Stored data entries
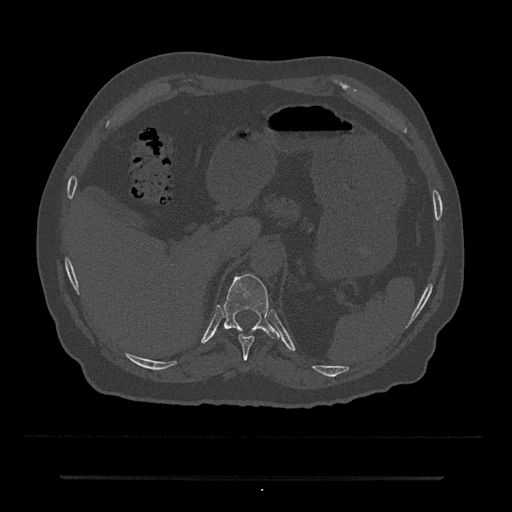
CT including the spine, one axial slice; slice 197 of 797 in the series (ordered by position); 120 kVp; bone window (W 1800 / L 400 HU); 0.5 mm slice thickness; 512 × 512 image matrix. Patient: male, 69 years. From the clinical record (not read from this slice): primary cancer: prostate.
Outlined on this slice (semi-automatically segmented with operator editing):
- T10 vertebra: bounding box <238,335,255,360> (left, top, right, bottom; pixels)
- T11 vertebra: <223,273,281,340>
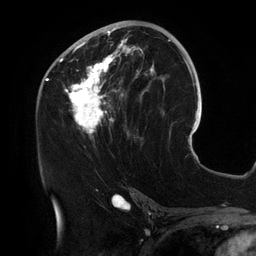
Breast MRI (dynamic contrast-enhanced), one axial slice; position 66 of 134 along the scan axis; cropped to one breast; dynamic contrast-enhanced series, time point 2 of 6 at this slice position (early post-contrast); 3 T; TE 2.7 ms, TR 6.5 ms; 1.2 mm slice thickness; 256 × 256 image matrix. Female patient.
Annotated regions visible in this slice (semi-automatic segmentation, software-assisted and operator-edited):
- enhancing-tissue mask used for the functional tumour volume (all voxels passing the contrast-enhancement thresholds inside the analysis volume; usually the tumour): box from (x=54, y=25) to (x=155, y=139) px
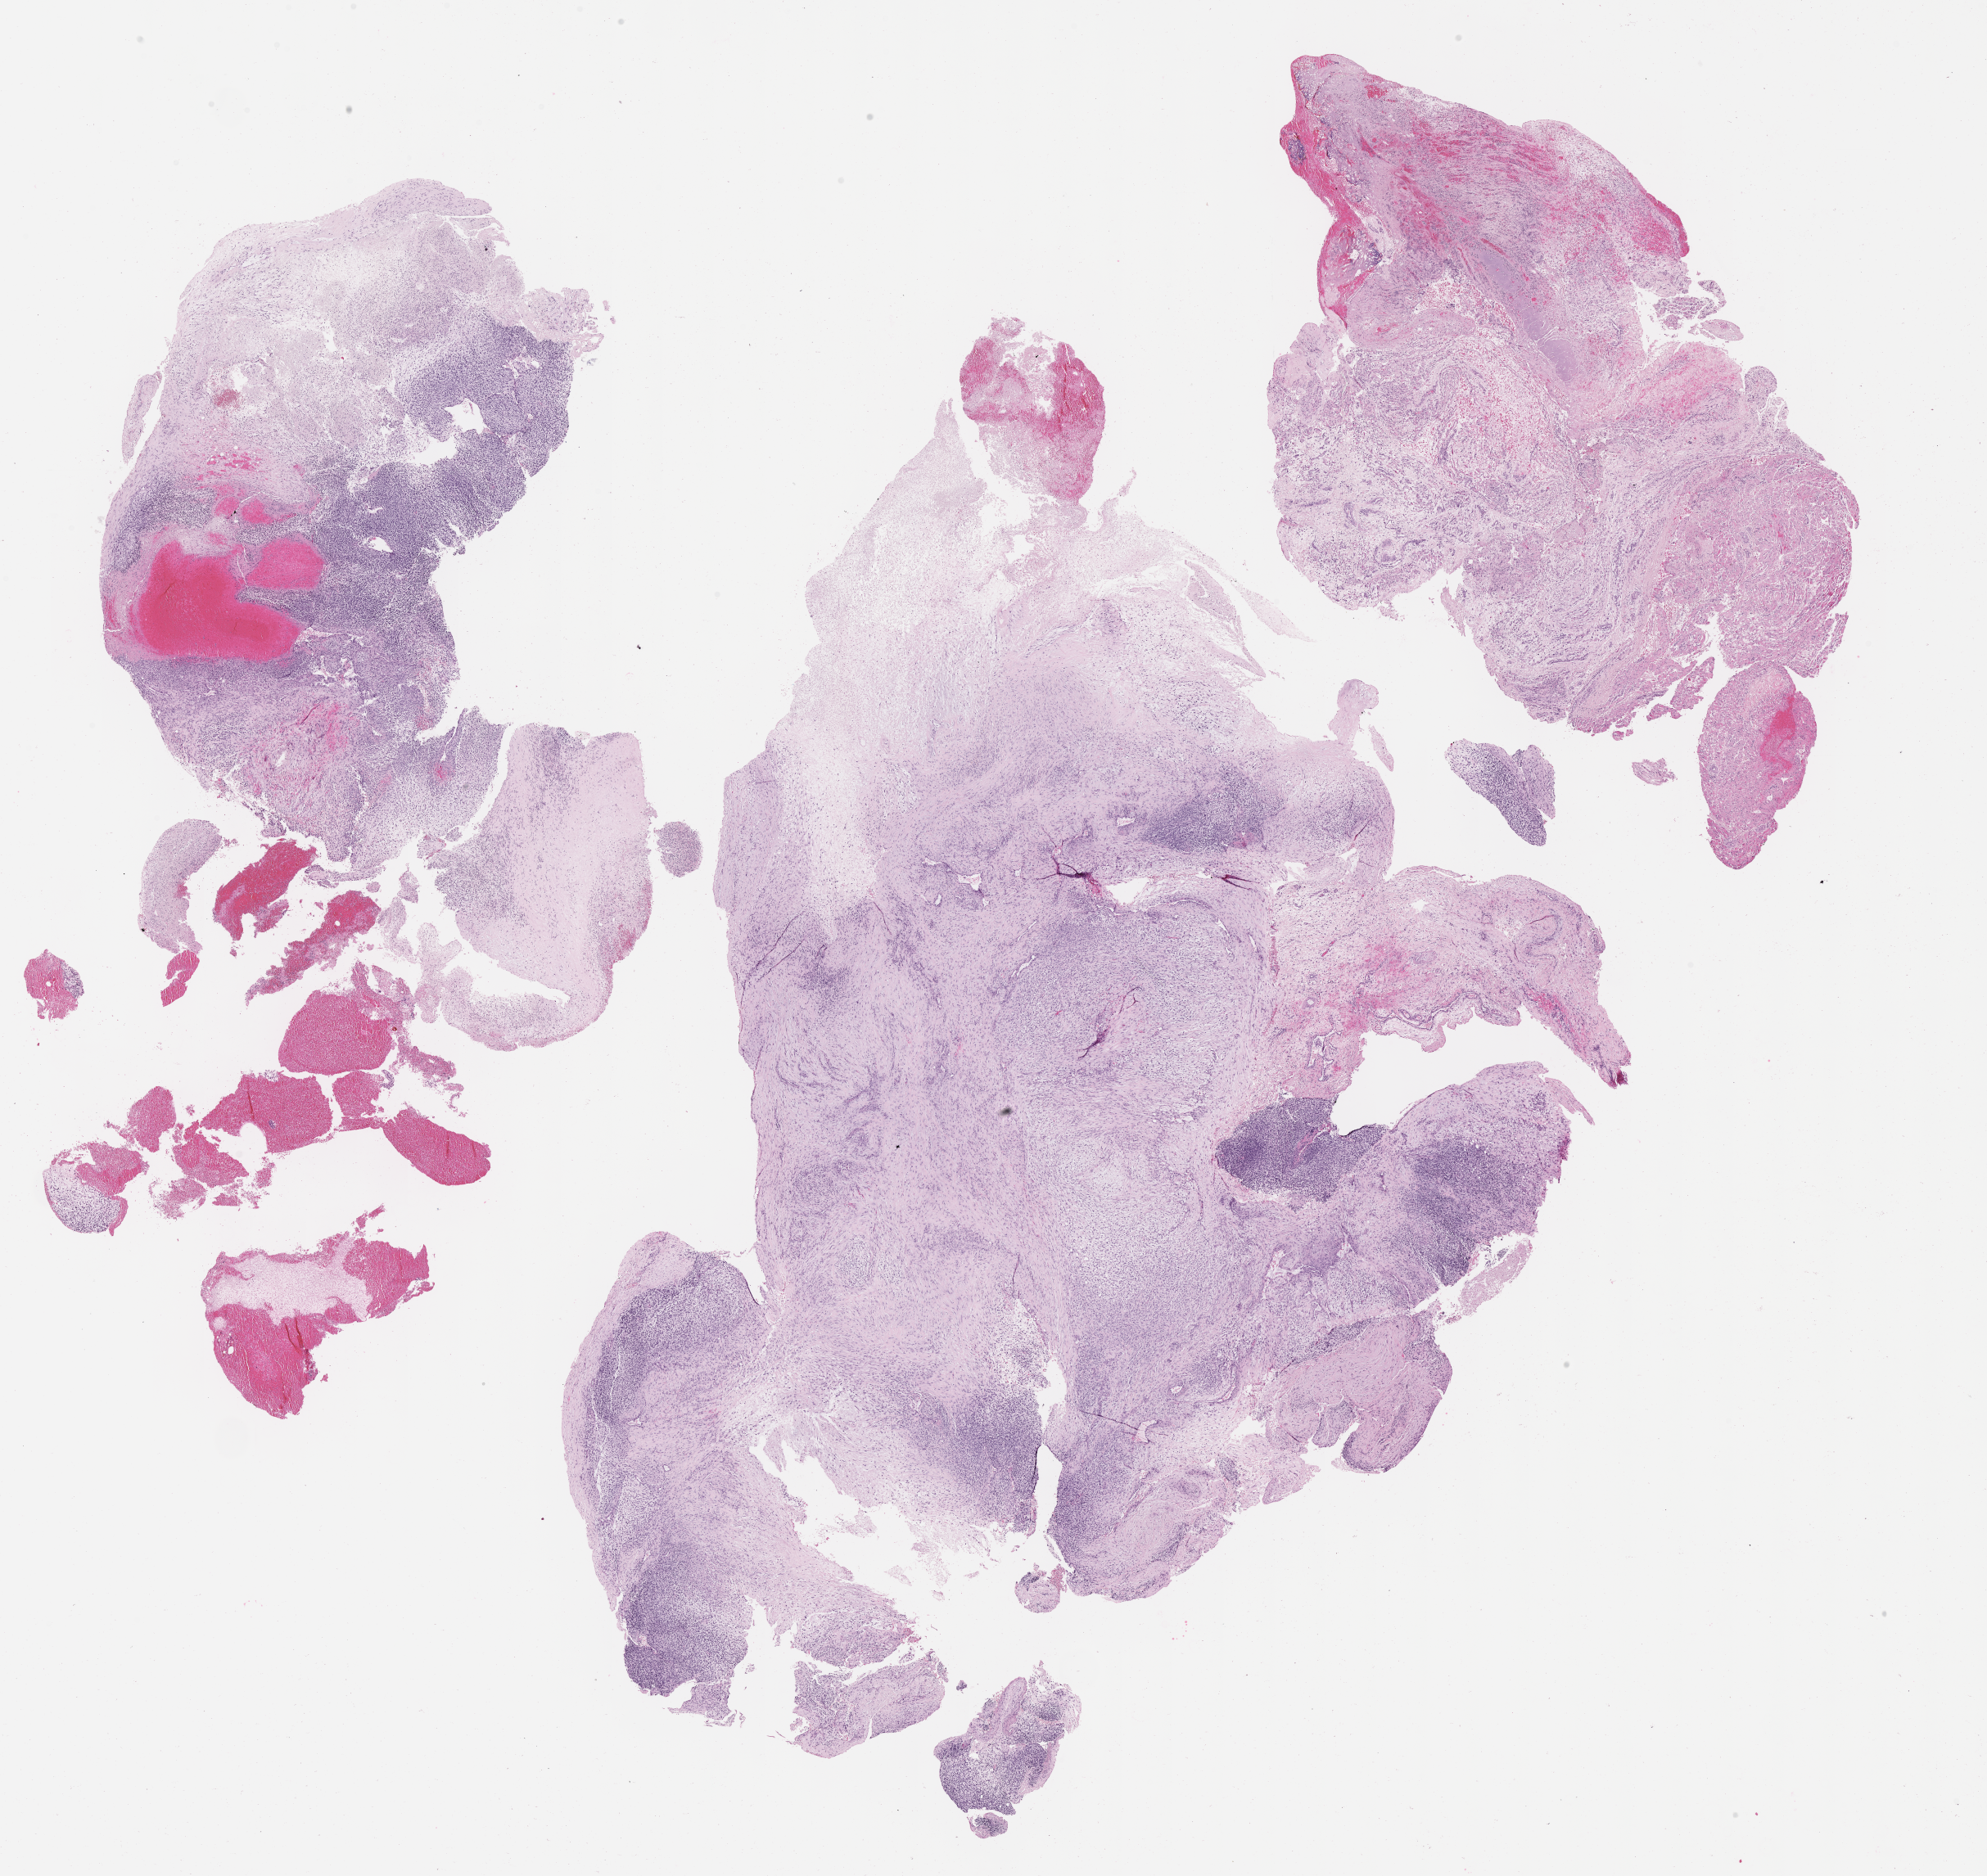
Whole-slide image, haematoxylin and eosin stain of tumor tissue — a low-resolution overview of the entire scanned area, about 19.6 x 18.5 mm, FFPE section, site: soft tissue - neck, right. Patient: male, age 4.9 years at diagnosis.
* metastatic status at presentation (as recorded): metastatic
* diagnosis: rhabdomyosarcoma; histological classification: embryonal rhabdomyosarcoma
* stage (as recorded): 4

▸ **Exercise instructions**
In the records above, how many lines hold the string "diagnosis"? Reply with only the number.

▸ **Exercise response**
2